Presenters
- Chris Kurtz, System Architect, Arizona State University
About Us
- First Google Apps for Education customer
- Multiple campuses with a diverse IT infrastructure
- Large # of governing reqs: FERPA, HIPAA, DARPA, DoJ, NASA, JPL
- Splunk is an Enterprise-level product, with easy access to all departments inside the University Technology Office (ISO/InfoSec, Ops, Dev, BA/BI, Accounting, Netcom, etc.). We wanted everyone to have equal access
The Power of Splunk
- Is ASU’s universal aggregator of all machine generated logs
- Typical response time to incident without Splunk: multiple days.
- With Splunk, we have direct, immediate access…minutes!
Splunk and ASU
- Had it for 4 years now.
- It needs a lot of power to run properly
- Use enterprise search head clustering and security
- Licensing 1TB/day
- Growth slowing down because we’re learning to better filter data
- Admissions and payroll are beginning to use it
We Didn’t Know!
“It was like the invention of the microscope: we didn’t know what we couldn’t see” – Martin Idaszak, Security Architect, ASU
Use Case: Protecting Direct Deposit
- Changing EE info online is great, but a target for hackers
- ASU has international students, faculty and staff, just blocking other countries isn’ accessible
- Before Splunk: whenever an EE was missing a direct deposit check, the investigation would take days, during which time it would sit between HR and Payroll systems. We were hand-protecting only a handful of people’s paychecks.
- With Splunk, we check geo tag info, do an affiliate lookup, and put it into an unusual changes report which payroll checks.
- Payroll will not run the payroll job WITHOUT this report now.
- This is the most valuable data I have in Splunk, by far.
- Where do you change your direct deposit from? Home and work. We take advantage of the “user’s center of gravity” to make a determination if the request is unusual.
- False positives? YES. False responses? NO.
Use Case: Phishing as a Teaching Tool
- We have 100K users. In 2015, we received 1 billion email messages, more than 750 million were spam and phishing.
- We have students from all across the world, transient by nature, can’t assume traffic from Nigeria, China or Malaysia are hacking attempts. In fact, it’s probably legitimate!
- Some Indian students were forced by their parents to give them their login credentials, which resulted in some interesting traffic and double-logins from completely different areas! We ended up setting up special limited accounts for these parents.
- Do NOT store user emails in Splunk, only the headers that transit our system.
- “This is the best tool we’ve seen in 10 years” – Jay Steed, AVP for UTO Operations, ASU
Leveraging Your Custom Data
- It’s limited if you’re only reading logs.
- If you don’t understand context of your data sources, you won’t get as much as you can get out of the product.
- No schemas! No types! Eval is your friend.
- Combine all data types in any way you want, on the fly.

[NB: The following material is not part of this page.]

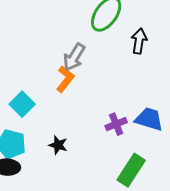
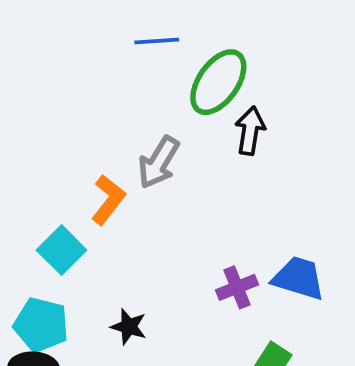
black arrow: (139, 41) -> (250, 131), moved
orange L-shape: (65, 79) -> (108, 200), moved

- “Think of it like a database where time is the primary key”
- Don’t limit the power of Splunk!
- Start using the Common Information Model now!
- Not formatting data limits its value. Pull in secondary/ancillary data that makes sense of data in your logs. Makes the field extractions more valuable.
- For ASU, the master datasource is the Data Warehouse. Affiliate ID is the unique ID.
- Isolated Splunk server running Splunk DB Connect (DBXv2) runs SQL queries on several databases, and writes a series of lookup tables (with the Affiliate ID) every 4 hours. Linux ionotify monitors the lookup tables, and on write-close copies data to production systems (sanity checking applies).
Conclusion
- Heavily invested in Splunk because it solves many of our outstanding problems.
- 1st round of data onboarding concentrated on needs of ISO office
- 2nd round focused on operations needs, with some interesting use cases thrown in as they appear
- 3rd round is expanding Splunk usage and bringing it to the enterprise
- Splunk’s savings in man hours, extreme flexibility, use to validate other systems, and goals to replace antiquated systems has very much paid off
- Get your data into Splunk!
- Modify it later.
- Use the people who “get it” as evangelists
- Don’t get caught up on “use cases.” Once you have the data in Splunk, use cases present themselves repeatedly. Think of it as use case on demand.